Wczoraj wieczorem minister aktywów państwowych
Jacek Sasin
był gościem programu
Gość Wiadomości
na antenie TVP Info. Rozmowa jak zwykle zeszła na temat Donalda Tuska i czasów, gdy PO i PSL współtworzyły rząd.
Sasin stwierdził, że
większość firm państwowych
jest w dużo
lepszej kondycji
niż były w czasie rządów Platformy Obywatelskiej. Polityk podkreślił, że jego partia pokazała, że prywatne nie jest wcale lepsze od państwowego:
- Więc obaliliśmy ten mit, o tym, że prywatne jest lepsze od państwowego. A szczególnie w polskich warunkach to jest nieprawdziwa informacja, dlatego że tak duże firmy, aby mogły stać się prywatne, musiałyby być sprzedane zagranicznym podmiotom. Czyli powtórzę to jeszcze raz: to byłaby wyprzedaż na rzecz, ta prywatyzacja byłaby prywatyzacją na rzecz podmiotów zagranicznych - powiedział szef Jacek Sasin.
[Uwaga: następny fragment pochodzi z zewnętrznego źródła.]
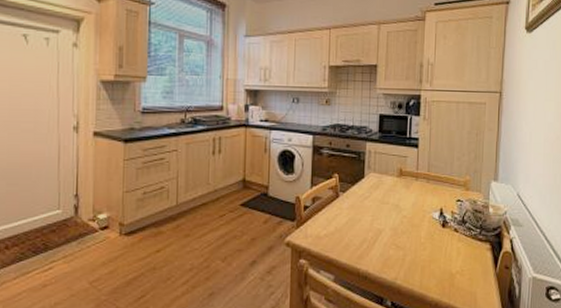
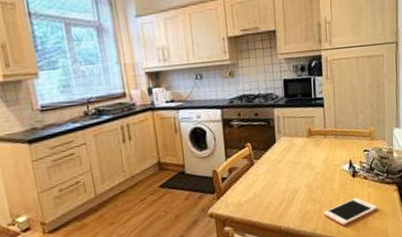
cell phone: none [406,251,468,279] -> present [323,198,378,226]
Minister odniósł się także do pytania, które Mateusz Morawiecki zadał Donaldowi Tuskowi. Premier zapytał, na co zostały przeznaczone pieniądze ze sprywatyzowanych przedsiębiorstw. Sasin stwierdził, że lider PO nie może odpowiedzieć na to pytanie, ponieważ "musiałby powiedzieć, że te pieniądze zostały przejedzone, zostały przepuszczone". Nazwał też
byłego premiera i jego ekipę pijakami:
- Donald Tusk i jego ekipa to byli jak taki pijak (...), który
wyprzedawał meble z domu
. Wyniósł telewizor, mikser, wszystko, co się dało sprzedać gdzieś do lombardu, albo gdzieś na bazarze, a wszystkie pieniądze, które wzięli, przepijali. No tak można powiedzieć, dokładnie
tak wyglądało zarządzanie Polską i polskimi finansami
- podsumował Sasin.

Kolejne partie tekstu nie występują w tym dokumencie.